** Entries provided follows **

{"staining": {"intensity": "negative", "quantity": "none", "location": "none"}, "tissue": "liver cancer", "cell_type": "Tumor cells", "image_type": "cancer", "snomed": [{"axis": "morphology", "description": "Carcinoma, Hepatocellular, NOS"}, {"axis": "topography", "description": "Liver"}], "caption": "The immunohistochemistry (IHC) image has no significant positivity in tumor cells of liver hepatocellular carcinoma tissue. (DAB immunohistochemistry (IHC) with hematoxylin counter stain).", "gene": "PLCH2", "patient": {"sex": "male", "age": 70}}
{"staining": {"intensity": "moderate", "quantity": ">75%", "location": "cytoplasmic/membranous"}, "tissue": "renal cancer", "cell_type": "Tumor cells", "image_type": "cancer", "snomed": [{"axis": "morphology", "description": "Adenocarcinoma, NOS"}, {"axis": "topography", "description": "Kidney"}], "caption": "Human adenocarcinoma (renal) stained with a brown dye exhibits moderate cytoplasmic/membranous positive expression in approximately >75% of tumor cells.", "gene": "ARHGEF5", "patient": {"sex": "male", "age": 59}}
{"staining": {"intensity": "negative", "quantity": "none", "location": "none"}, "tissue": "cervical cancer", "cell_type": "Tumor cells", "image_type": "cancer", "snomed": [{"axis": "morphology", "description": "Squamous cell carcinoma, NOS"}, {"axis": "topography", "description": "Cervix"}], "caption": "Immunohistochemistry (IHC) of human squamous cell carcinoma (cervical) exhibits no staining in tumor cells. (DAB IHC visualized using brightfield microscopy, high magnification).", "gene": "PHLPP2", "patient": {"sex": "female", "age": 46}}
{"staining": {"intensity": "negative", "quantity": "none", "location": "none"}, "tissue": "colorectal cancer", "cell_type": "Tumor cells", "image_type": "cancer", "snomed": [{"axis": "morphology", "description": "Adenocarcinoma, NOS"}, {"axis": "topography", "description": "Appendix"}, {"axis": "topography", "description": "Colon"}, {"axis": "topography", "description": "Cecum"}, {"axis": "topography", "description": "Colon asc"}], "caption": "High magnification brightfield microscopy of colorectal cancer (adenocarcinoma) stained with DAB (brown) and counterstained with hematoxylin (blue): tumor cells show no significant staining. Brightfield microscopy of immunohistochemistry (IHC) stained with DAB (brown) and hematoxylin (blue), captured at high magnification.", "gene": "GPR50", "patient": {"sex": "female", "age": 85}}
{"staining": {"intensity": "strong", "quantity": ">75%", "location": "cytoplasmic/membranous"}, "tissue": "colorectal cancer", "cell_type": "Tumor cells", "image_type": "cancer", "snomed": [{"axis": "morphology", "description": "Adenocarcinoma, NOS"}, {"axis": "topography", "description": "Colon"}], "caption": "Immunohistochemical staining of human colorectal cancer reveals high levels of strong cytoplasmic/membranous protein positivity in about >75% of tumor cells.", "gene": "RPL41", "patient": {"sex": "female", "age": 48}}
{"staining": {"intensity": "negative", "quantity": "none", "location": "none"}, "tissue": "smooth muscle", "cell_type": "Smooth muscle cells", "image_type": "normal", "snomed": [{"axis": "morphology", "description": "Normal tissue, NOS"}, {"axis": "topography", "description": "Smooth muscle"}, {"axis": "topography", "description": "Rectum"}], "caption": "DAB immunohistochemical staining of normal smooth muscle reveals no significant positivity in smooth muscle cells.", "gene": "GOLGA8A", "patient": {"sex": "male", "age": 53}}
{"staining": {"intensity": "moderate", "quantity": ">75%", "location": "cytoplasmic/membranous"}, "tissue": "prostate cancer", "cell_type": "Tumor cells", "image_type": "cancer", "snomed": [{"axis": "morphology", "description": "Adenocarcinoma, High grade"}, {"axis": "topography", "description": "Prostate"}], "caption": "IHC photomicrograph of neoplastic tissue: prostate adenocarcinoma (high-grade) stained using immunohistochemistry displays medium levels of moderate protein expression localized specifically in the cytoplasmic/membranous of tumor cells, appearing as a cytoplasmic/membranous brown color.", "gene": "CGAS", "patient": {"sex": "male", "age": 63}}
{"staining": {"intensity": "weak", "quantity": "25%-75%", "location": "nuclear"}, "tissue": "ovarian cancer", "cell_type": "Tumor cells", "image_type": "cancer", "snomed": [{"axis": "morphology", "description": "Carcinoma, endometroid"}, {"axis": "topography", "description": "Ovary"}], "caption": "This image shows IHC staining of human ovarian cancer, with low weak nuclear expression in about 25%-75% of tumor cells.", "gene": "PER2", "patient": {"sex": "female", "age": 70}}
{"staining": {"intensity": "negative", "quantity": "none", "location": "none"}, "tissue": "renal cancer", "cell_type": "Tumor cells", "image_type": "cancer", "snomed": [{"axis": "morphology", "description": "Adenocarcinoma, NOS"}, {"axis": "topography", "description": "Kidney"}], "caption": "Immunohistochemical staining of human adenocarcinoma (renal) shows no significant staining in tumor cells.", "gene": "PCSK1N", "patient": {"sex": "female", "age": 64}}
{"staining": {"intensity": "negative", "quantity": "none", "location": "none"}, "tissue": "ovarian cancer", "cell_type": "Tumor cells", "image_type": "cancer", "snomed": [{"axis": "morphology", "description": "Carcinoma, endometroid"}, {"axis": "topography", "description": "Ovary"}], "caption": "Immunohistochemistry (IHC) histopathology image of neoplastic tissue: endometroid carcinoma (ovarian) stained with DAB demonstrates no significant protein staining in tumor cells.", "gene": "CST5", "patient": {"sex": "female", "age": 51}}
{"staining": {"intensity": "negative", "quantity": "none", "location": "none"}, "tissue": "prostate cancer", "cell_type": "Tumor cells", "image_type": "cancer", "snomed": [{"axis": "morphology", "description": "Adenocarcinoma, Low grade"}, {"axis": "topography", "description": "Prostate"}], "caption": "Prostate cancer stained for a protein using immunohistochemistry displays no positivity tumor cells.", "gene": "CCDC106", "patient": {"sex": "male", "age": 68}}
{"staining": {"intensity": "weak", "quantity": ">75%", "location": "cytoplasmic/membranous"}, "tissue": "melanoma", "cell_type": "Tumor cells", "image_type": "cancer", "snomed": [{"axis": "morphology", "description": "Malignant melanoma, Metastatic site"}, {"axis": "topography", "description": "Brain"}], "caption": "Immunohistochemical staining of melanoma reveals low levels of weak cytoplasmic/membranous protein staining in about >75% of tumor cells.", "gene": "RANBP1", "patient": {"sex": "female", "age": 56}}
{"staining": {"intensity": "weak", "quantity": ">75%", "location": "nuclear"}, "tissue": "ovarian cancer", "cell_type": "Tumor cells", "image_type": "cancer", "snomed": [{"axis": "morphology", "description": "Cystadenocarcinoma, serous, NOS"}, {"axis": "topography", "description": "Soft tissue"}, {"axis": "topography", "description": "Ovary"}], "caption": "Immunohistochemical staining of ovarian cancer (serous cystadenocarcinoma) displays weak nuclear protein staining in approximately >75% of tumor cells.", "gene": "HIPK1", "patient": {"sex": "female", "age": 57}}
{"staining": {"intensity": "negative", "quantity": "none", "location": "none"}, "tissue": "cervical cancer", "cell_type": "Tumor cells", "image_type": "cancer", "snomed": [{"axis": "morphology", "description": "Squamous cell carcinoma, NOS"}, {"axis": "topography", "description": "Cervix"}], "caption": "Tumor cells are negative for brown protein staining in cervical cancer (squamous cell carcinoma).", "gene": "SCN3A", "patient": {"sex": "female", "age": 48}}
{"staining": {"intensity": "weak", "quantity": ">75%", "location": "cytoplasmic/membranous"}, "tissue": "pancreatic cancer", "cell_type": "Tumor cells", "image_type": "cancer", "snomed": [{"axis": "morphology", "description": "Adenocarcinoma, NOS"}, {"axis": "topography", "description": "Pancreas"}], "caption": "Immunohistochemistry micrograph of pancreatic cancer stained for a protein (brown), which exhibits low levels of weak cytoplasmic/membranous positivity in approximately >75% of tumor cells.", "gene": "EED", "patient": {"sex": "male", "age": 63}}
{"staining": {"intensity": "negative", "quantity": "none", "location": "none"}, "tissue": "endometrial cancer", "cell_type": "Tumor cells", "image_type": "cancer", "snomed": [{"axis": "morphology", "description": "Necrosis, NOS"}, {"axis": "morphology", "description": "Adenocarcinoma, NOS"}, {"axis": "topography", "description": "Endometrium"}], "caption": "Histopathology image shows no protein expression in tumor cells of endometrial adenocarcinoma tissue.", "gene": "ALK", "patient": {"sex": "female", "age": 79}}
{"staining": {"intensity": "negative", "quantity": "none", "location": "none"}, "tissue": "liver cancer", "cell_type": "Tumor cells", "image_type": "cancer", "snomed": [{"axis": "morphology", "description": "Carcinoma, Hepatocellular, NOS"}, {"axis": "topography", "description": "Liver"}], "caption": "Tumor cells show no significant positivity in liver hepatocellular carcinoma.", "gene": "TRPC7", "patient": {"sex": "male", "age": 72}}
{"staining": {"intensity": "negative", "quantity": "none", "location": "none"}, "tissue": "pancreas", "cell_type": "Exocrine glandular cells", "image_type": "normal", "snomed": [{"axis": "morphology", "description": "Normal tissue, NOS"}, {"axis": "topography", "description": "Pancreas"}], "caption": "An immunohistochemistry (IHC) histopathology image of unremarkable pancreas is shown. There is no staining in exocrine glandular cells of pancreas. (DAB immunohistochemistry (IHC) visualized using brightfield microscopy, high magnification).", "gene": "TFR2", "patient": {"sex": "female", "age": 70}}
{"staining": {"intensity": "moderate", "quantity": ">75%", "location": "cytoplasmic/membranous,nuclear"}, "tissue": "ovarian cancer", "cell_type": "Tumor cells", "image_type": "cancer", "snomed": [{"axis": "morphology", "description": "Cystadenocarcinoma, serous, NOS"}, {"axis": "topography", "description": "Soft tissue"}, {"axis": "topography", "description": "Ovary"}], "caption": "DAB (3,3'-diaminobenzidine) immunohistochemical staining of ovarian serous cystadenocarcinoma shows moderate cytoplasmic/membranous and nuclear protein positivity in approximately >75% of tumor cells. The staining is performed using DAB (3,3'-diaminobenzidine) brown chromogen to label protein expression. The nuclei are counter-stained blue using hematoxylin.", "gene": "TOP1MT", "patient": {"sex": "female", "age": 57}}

** End of Entries provided **

What the task asks -
Using the records above, copy word for word the line with "of human adenocarcinoma", the line with "staining of melanoma", and every line between them.

Solved problem -
{"staining": {"intensity": "negative", "quantity": "none", "location": "none"}, "tissue": "renal cancer", "cell_type": "Tumor cells", "image_type": "cancer", "snomed": [{"axis": "morphology", "description": "Adenocarcinoma, NOS"}, {"axis": "topography", "description": "Kidney"}], "caption": "Immunohistochemical staining of human adenocarcinoma (renal) shows no significant staining in tumor cells.", "gene": "PCSK1N", "patient": {"sex": "female", "age": 64}}
{"staining": {"intensity": "negative", "quantity": "none", "location": "none"}, "tissue": "ovarian cancer", "cell_type": "Tumor cells", "image_type": "cancer", "snomed": [{"axis": "morphology", "description": "Carcinoma, endometroid"}, {"axis": "topography", "description": "Ovary"}], "caption": "Immunohistochemistry (IHC) histopathology image of neoplastic tissue: endometroid carcinoma (ovarian) stained with DAB demonstrates no significant protein staining in tumor cells.", "gene": "CST5", "patient": {"sex": "female", "age": 51}}
{"staining": {"intensity": "negative", "quantity": "none", "location": "none"}, "tissue": "prostate cancer", "cell_type": "Tumor cells", "image_type": "cancer", "snomed": [{"axis": "morphology", "description": "Adenocarcinoma, Low grade"}, {"axis": "topography", "description": "Prostate"}], "caption": "Prostate cancer stained for a protein using immunohistochemistry displays no positivity tumor cells.", "gene": "CCDC106", "patient": {"sex": "male", "age": 68}}
{"staining": {"intensity": "weak", "quantity": ">75%", "location": "cytoplasmic/membranous"}, "tissue": "melanoma", "cell_type": "Tumor cells", "image_type": "cancer", "snomed": [{"axis": "morphology", "description": "Malignant melanoma, Metastatic site"}, {"axis": "topography", "description": "Brain"}], "caption": "Immunohistochemical staining of melanoma reveals low levels of weak cytoplasmic/membranous protein staining in about >75% of tumor cells.", "gene": "RANBP1", "patient": {"sex": "female", "age": 56}}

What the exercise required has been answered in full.